Tuesday, April 30, 2024

Scientists test heat and air conditioning for long-term space habitats

NASA’s plan to send humans to the Moon and Mars would add another milestone for human space exploration. However, living on the moon or Mars is going to be a challenging task for humans. Among other things, they will require sustainable heating and air conditioning that can withstand extreme temperatures hundreds of degrees above or below what we experience on Earth.

Building these systems requires a deep understanding of how reduced gravity affects the boiling and condensation processes that are essential for all heating, ventilation, and air conditioning systems to function effectively in Earth’s gravity.
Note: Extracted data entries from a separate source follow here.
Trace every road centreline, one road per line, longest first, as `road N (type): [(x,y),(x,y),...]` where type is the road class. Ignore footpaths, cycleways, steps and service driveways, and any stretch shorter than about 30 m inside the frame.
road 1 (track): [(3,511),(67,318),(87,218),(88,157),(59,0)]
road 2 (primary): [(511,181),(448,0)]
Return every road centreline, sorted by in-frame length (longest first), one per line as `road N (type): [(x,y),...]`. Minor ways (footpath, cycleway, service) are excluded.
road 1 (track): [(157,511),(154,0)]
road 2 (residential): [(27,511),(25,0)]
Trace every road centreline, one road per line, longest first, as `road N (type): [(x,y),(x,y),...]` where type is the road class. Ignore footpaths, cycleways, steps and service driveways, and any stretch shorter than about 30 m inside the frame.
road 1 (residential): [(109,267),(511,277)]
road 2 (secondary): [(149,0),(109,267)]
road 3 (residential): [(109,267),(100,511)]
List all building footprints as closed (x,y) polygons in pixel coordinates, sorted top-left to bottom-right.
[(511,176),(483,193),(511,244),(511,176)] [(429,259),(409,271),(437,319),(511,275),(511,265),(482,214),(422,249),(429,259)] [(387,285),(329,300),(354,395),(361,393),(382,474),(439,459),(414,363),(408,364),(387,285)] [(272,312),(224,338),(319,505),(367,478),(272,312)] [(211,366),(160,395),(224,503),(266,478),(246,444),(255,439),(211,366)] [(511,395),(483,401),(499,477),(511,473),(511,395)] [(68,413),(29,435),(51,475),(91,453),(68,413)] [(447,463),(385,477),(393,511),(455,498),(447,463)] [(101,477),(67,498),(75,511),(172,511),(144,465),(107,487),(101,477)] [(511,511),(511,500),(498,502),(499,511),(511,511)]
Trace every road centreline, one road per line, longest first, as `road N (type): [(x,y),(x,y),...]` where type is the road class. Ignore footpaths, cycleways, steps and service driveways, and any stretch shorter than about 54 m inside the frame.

This is where a Purdue University experiment on the International Space Station comes in. The experiment called the Flow Boiling and Condensation Experiment (FBCE) aims to investigate how boiling and condensation work in reduced gravity.

The experiment arrived at the space station on August 4 via Northrop Grumman’s 19th commercial resupply services mission (NG-19) for NASA. The mission also carried a module for the second experiment of FBCE, which has been collecting data on the space station since August 2021.

The first experiment was finished last July, gathering data from a module of FBCE on the space station that measures the effects of reduced gravity on boiling. The second experiment will be conducted using the facility’s additional components that arrived with the NG-19 spacecraft. It will investigate how condensation works in a reduced-gravity environment.

These modules for FBCE will remain in orbit through 2025, allowing the fluid physics community at large to take advantage of this hardware.

Results from this investigation will support exploration on the moon or Mars and also help spacecraft to travel longer distances. The farther missions are from Earth will need spacecraft with innovative power and propulsion systems, such as ones that are nuclear thermal, or electric.

FBCE data will help improve important systems on spacecraft, including thermal control systems, thermal management in space vehicles and planetary habitats, heat pumps for humidity control of crew cabins and habitats, and storage and transfer of cryogenic liquid propellants. Moreover, it could help enable spacecraft to refuel in orbit by providing a scientific understanding of how reduced gravity affects the flow boiling behavior of the cryogenic liquids spacecraft use as propellant.